Extension for Problem Set 3


You can submit Problem set 3 until Feb 27th, 18:30. Late submission until March 3rd at 18:30 will incur penalty of 5 points from the grade of this problem set.

Good luck,


Problem set 2 is online


Problem set 2 is online and due on Sunday, January 13. at 18:30.

The final problem set will be posted in about two weeks.

If you have any difficulties with the material, we will be happy to see you in our office hours. Please use the slides that are posted online.

Good luck,

Regarding question 3 in problem set 1

You can think of deterministic algorithms as follows:

At time t=1, the first bus arrives at one of the resorts (A, B, or C). Moshe then *immediately* learns the location of this bus and must *immediately* send one of his two trucks *from its current location* (recall that one truck is in A and another is in C) to the location of the bus.

At time t=2, a second bus arrives at one of the 3 resorts. If the second bus arrives at the same resort as the first bus then Moshe need not do anything. Otherwise, Moshe has to send his *other* truck to the location of the second bus (the truck sent at time 1 cannot be re-sent). Observe that the algorithm’s decision at t=1 thus fully determines what happens at t=2.

So, a deterministic algorithm simply specifies, for every possible location of the first bus, which truck to send to that location.

(I am deliberately ignoring the case that both busses arrive at the same time as the optimal decision for the algorithm in this case is obvious)

The difference between a randomized algorithm and a deterministic one in this context is that a randomized algorithm can (at time t=1) output a probability distribution (e.g., send truck 1 with probability 1/3 and truck 2 with probability 2/3).

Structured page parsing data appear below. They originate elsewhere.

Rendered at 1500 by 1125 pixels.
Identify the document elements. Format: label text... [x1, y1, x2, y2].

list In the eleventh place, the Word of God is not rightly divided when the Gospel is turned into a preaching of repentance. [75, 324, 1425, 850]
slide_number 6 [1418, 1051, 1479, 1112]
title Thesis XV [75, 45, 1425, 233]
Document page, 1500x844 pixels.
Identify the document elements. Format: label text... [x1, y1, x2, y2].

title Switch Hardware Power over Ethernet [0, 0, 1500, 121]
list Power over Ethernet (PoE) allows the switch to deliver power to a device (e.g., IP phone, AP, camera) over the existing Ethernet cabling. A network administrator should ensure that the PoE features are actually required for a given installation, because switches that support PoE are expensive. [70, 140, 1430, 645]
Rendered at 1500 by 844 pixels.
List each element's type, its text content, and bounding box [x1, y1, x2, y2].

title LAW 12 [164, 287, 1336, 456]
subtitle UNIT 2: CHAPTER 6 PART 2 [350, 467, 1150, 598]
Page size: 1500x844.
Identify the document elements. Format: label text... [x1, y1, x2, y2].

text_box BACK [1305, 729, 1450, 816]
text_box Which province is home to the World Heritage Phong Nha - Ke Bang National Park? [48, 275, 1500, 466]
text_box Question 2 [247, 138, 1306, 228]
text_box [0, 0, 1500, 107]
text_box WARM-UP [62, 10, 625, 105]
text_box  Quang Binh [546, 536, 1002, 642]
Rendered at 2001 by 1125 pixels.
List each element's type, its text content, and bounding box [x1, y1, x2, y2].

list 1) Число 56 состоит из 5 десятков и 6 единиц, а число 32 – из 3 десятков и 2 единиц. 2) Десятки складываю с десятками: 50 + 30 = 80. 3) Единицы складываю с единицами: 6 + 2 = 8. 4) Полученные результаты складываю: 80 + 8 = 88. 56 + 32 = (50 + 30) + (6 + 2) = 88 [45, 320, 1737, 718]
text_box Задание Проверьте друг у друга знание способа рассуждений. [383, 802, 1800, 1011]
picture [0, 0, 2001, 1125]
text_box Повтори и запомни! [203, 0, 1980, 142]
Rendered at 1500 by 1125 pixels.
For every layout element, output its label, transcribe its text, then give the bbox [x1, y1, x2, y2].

why is there a p such that p=pQ?

In class I showed how a no-swap-regret algorithm can be constructed from a no-external regret algorithm (actually, multiple such algorithms). The construction relies on the fact that for a specific n×n matrix Q (see slides) there exists a vector p such that p=pQ. I was asked after class why such a vector is guaranteed to exist. The reason is that as, by our construction, the sum of the entries in each row add up to 1, Q can be regarded as a transition probability matrix (i.e., where Q_ij is the probability of transitioning from state i to state j). One can therefore think of Q, Q^2, Q^3, … as a (aperiodic) markov chain. Such a chain is known to have a stationary distribution, which is exactly the vector p we’re interested in.